___ GIVEN PASSAGE
Roasted Duck in Port Cherry Wine Sauce
|Duck||5 Pound (1 whole duck)|
|Canola oil||1 Tablespoon|
|Shallots||1 Large, finely chopped (+ 2 shallots, halved)|
|Garlic clove||2 Medium, minced|
|Port||2 Cup (32 tbs) (ruby red port wine)|
|Sage leaves||12 Large|
|Dried cherry||1⁄2 Cup (8 tbs)|
1) Trim excess skin and fat from duck and reserve for another use. Using fork, pierce skin all over. Place duck on rack in roasting pan; set aside.
2) Preheat the oven to 325°F (160°C).
3) In small saucepan, heat oil over medium heat and cook shallot and garlic for about 6 minutes or until softened.
4) Add port and bring to the boil. Reduce heat and simmer for about 15 minutes or until reduced by half.
5) Sprinkle duck with salt, inside cavity and on skin. Place sage leaves and shallots into duck cavity.
______
___ DATASET ENTRIES
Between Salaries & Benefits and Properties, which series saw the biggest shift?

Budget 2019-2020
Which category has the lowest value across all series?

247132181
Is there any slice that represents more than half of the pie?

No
______
___ DATASET ENTRIES
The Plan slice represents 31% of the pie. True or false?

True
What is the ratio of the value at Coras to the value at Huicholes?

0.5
______
◆ CHECK YOUR UNDERSTANDING:
[1] In the duck recipe, to what temperature should the oven be preheated?
[2] From the duck recipe, copy out verbatim the stretch from "2) Preheat the" through "or until softened.".

◆ ANSWERS BY TASK:
[1] 325°F (160°C).

[2]
2) Preheat the oven to 325°F (160°C).
3) In small saucepan, heat oil over medium heat and cook shallot and garlic for about 6 minutes or until softened.